Capture d'écran d'une vidéo diffusée sur Youtube le 1er août 2011 montrant des chars de l'armée syrienne dans la ville de Hama (Syrie). — AFP PHOTO / YOUTUBE

Les chars syriens ont recommencé ce vendredi à bombarder la ville de Hama pour le sixième jour consécutif, rapportent des habitants et des militants des droits de l'homme. «Ils tirent sur le quartier Al Hader et les zones autour de la route d'Alep. L'électricité est toujours coupée», a témoigné un habitant brièvement joint par Reuters via un téléphone satellitaire.

Selon des organisations de défense des droits de l'homme, les forces de sécurité syriennes ont tué jeudi quatre protestataires qui manifestaient après les prières du ramadan près de Damas et dans le sud du pays pour demander le renversement de Bachar el-Assad.

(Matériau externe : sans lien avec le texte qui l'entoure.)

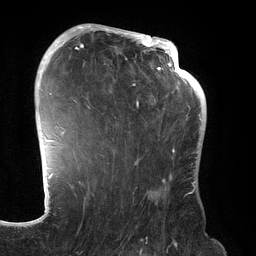
Breast MRI (dynamic contrast-enhanced), one axial slice. Slice 89 of 134 in the series (ordered by position). Cropped to one breast. Dynamic contrast-enhanced series, time point 2 of 6 at this slice position (early post-contrast). 3 T. TE 2.7 ms, TR 6.5 ms. 256 × 256 image matrix. Female patient.
Outlined on this slice (semi-automatically segmented with operator editing):
- enhancing-tissue mask used for the functional tumour volume (all voxels passing the contrast-enhancement thresholds inside the analysis volume; usually the tumour): bounding box [x1, y1, x2, y2] px = [70, 31, 192, 187]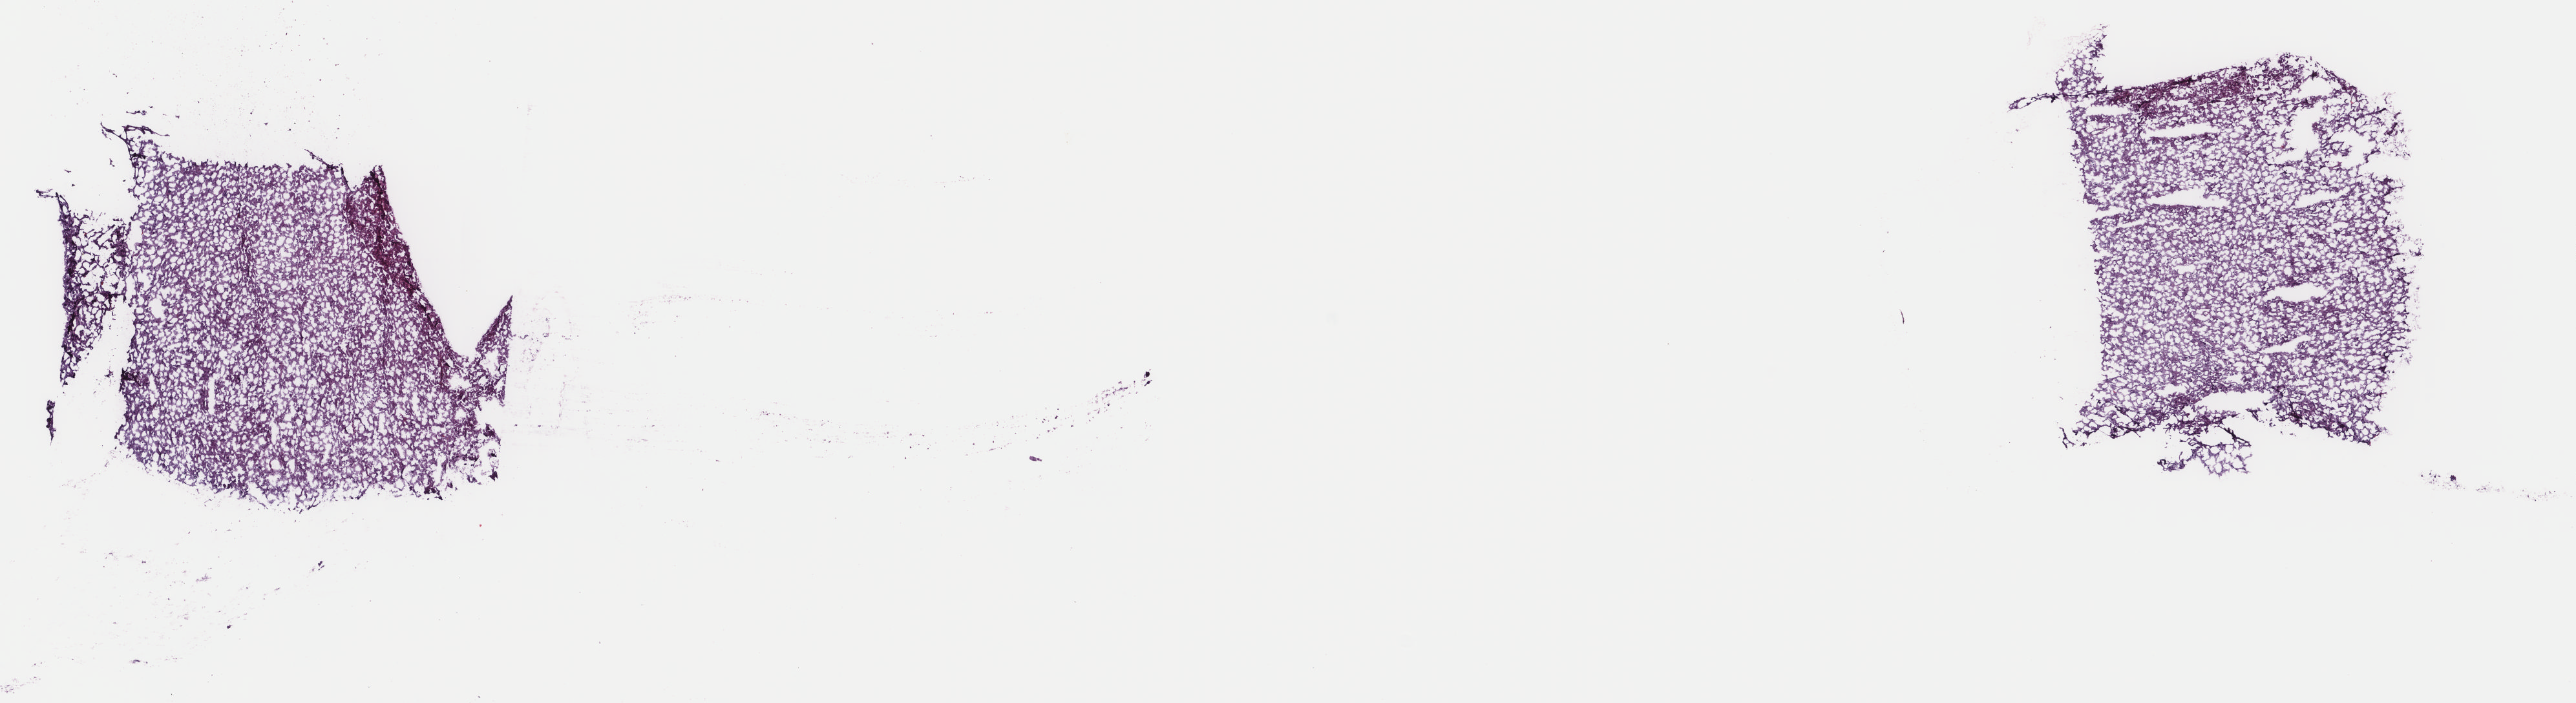
Digitized H&E-stained tissue section (whole slide) — shown as a low-resolution overview of the whole scanned area (about 15.8 x 4.3 mm); frozen section from the top of the tissue portion; primary tumour sample from the brain. Male patient; age at initial diagnosis 86 years. Histologic grade: G2 (moderately differentiated). Composition of this section per pathologist review: tumour cells 10%, tumour nuclei 75%, normal cells 5%, stromal cells 85%, necrosis 0%. Infiltration values recorded for this section: lymphocyte infiltration 0%, monocyte infiltration 0%, neutrophil infiltration 0%.
* pathologic diagnosis: Oligodendroglioma, NOS (cerebrum)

Au moins 140 morts depuis dimanche

Selon Abdoullah Abazeid, membre du Comité de coordination de la révolution syrienne, trois manifestants ont péri et dix autres ont été blessés à Naoua, ville de 80.000 habitants, située à 60 km au nord de Deraa. Les Comités de coordination régionale, un autre groupe d'opposition, ont rapporté qu'un autre manifestant avait été tué dans les faubourgs de Damas, à Kadam, où les forces de sécurité ont tiré sur une foule de protestataires après les avoir encerclés à l'aide de quatre bus.

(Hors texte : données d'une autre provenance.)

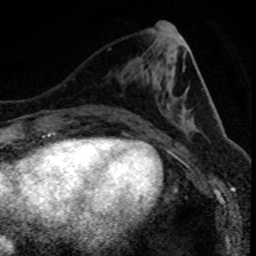
Breast MRI (dynamic contrast-enhanced), one axial slice; slice 35 of 80 in the series (ordered by position); cropped to one breast; dynamic contrast-enhanced series, time point 2 of 8 at this slice position (early post-contrast); 1.5 T; TE 4.2 ms, TR 7.1 ms; 2 mm slice thickness; 256 × 256 image matrix. Female patient.
Structures marked on this image (semi-automatically segmented with operator editing):
- enhancing-tissue mask used for the functional tumour volume (all voxels passing the contrast-enhancement thresholds inside the analysis volume; usually the tumour): bounding box [x1, y1, x2, y2] px = [108, 112, 111, 114]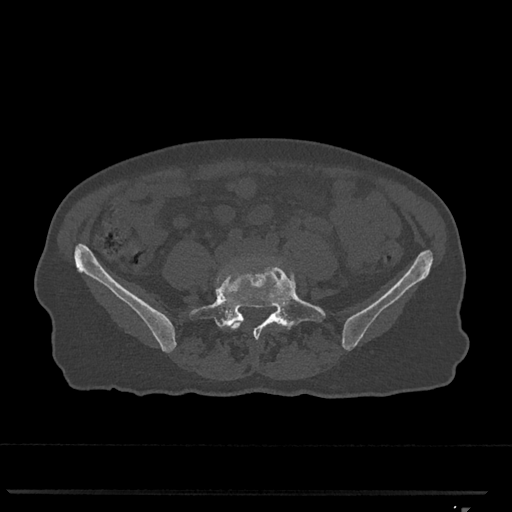
CT including the spine, one axial slice; slice 166 of 793 in the series (ordered by position); reconstruction kernel Br40s/3; bone window (W 1800 / L 400 HU); 0.5 mm slice thickness; 512 × 512 image matrix. Female patient, age 62 years. Case-level facts recorded for this patient, not image findings: primary cancer: renal.
Outlined on this slice (semi-automatically segmented with operator editing):
- L4 vertebra: box from (x=217, y=258) to (x=281, y=330) px
- L5 vertebra: (x=189, y=262)–(x=326, y=339)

L'assaut lancé par l'armée syrienne contre Hama a fait au moins 140 morts depuis dimanche, selon les habitants et les organisations des droits de l'homme. La secrétaire d'Etat américaine Hillary Clinton a accusé jeudi soir le régime du président syrien Bachar el-Assad d'avoir provoqué la mort de plus de 2.000 personnes depuis le début de la répression des manifestations pacifiques il y a cinq mois. Damas a ignoré la déclaration adoptée mercredi soir par le Conseil de sécurité des Nations unies appelant à la fin des violences contre les civils.